Monitoring Openstack Part 2
Host Monitoring
qemu 32381 1 9 Jul14 ? 14:41:20 /usr/libexec/qemu-kvm -name instance-000000c9 -S -machine pc-i440fx-rhel7.0.0
This qemu process represents the virtual machine and all parameters are defining the it. That helps, isnt? We need to monitor
a process and from here we can built our stats to monitor:
- VSZ - virtual memory size of process
- resident set memory size of process
- percentage of CPU
- process existence (instance name would be the best filter for that)
The nagios plugin that facilitates the job is check_procs.

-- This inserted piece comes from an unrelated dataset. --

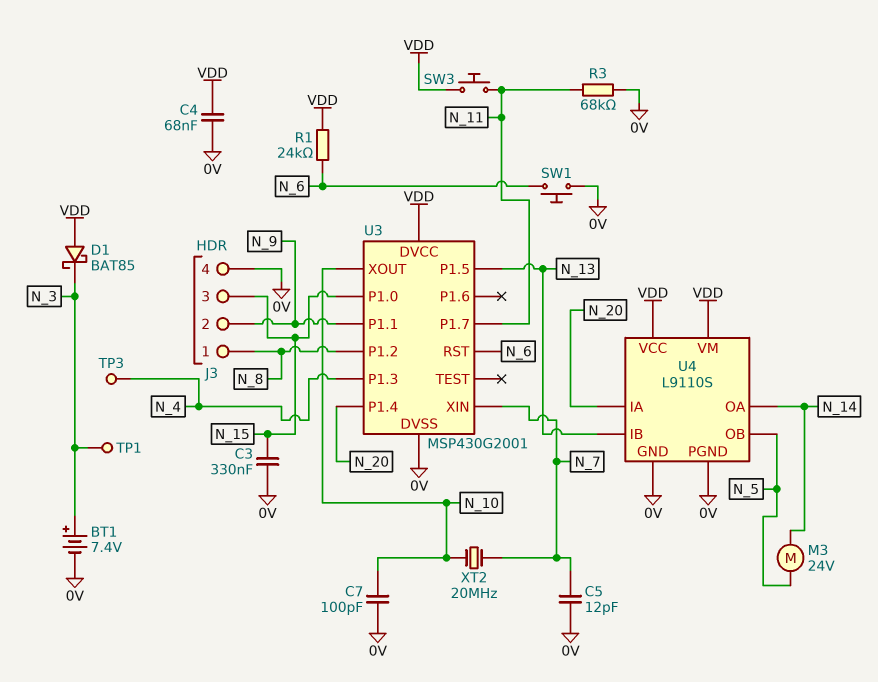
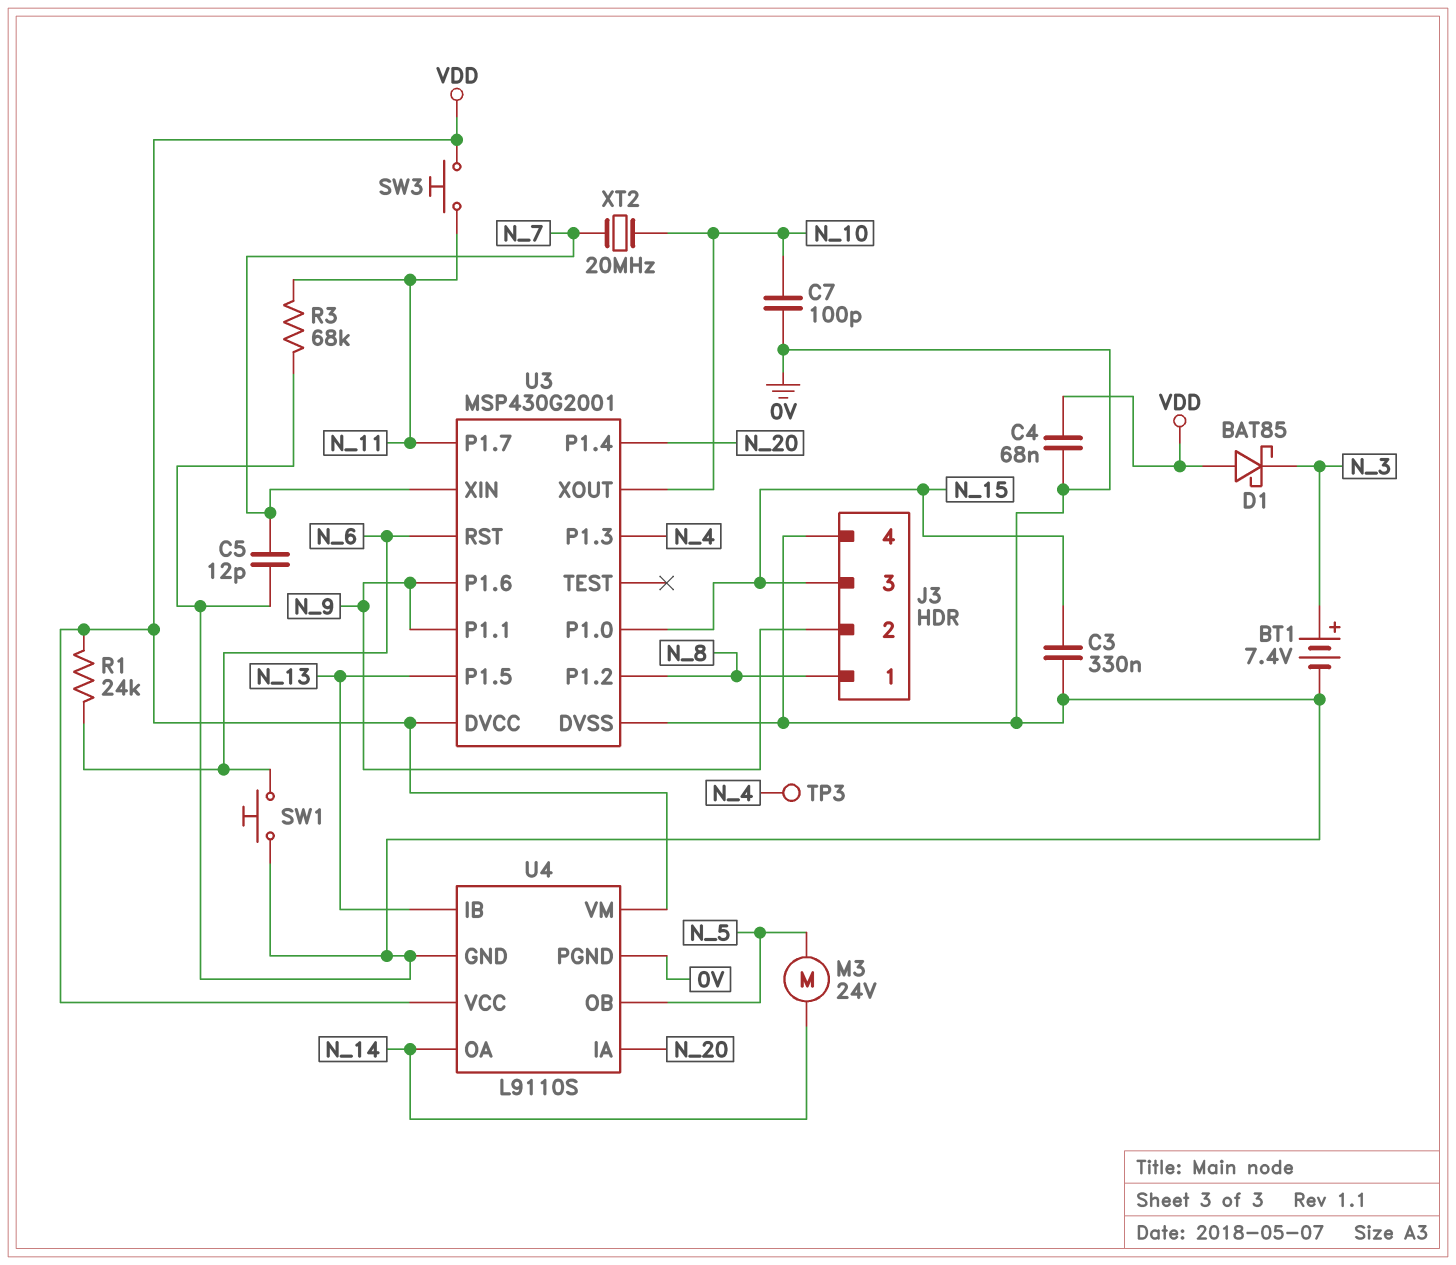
TP1: test point (N_3) -> none
U3 pin P1.6: none -> N_9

For the last one is not so easy to identify which machine corresponds to which instace id. Usually you can match this in
libvirt.conf inside the nova instances and get your instance name.
Another useful tool for checking the state of the machine is virsh. You can get your state of machine and look for crash machines:
Id Name State
----------------------------------------------------
39 instance-000000c8 running
40 instance-000000c9 running
41 instance-000000bb running
Usually the states of kvm machines are:
running - state where instance is running and operational
paused - in openstack terminology is suspended
inactive - stopped or shut off
crashed - error occurred when started
Best is to search for crashed and look afterwards for the reason why it crashed.
virsh list | grep crashed
Another shortcut is to use the check_libvirt nagios plugin which does a lot.
The other aspect of monitoring is of course when you are looking on the guest. There are some parameters that might be
correlated with the previous monitoring but there are still main differences:
- memory utilization of the server
- cpu load and waits
- disk I/O
- disk usage
Memory
Let's start them one by one. The first, quite important and not so easy to track is memory utilization
total used free shared buff/cache available
Mem: 74053676 19262360 377524 3720412 54413792 50583164
Swap: 978940 107552 871388
Most of the infrastructure guys or the better one know the “free” command. Well, what it means, lots of stat and free memory is really small relatively to the others. The reason is how Linux operates with memory to save lots of Disk I/O operations. So we calculate free and cached memory as common metric. Nice plugin for that is:
https://github.com/justintime/nagios-plugins
It works really well and returns performance data for nice graphs.
Example:
check_mem.pl -f -C -w 20 -c 10
CPU Load and Utilization
Another really good metric to get in your dashboard and alerting is cpu load. Load can be high for lots of reasons like iowait, process exhaust the cpu etc…
You can use the check_load function that comes by default with nagios plugins.
If you would like to monitor iowaits from cpu stats you can use the module in nagios exchange for check cpu stats. Make sure sysstat or iostat is installed on the target
server. Here is an example metrics:
check_cpu_stats.sh -w 20 -c 30
Disk I/O
Here you can use the metric to find any issues in underlying storage. Together with performance data you will gain even more statistics about how the data performs.
check_io -d sda -w 40,400,400 -c 100,700,700
Disk Usage
Last but not least you can verify with check_disk the usage of all disks.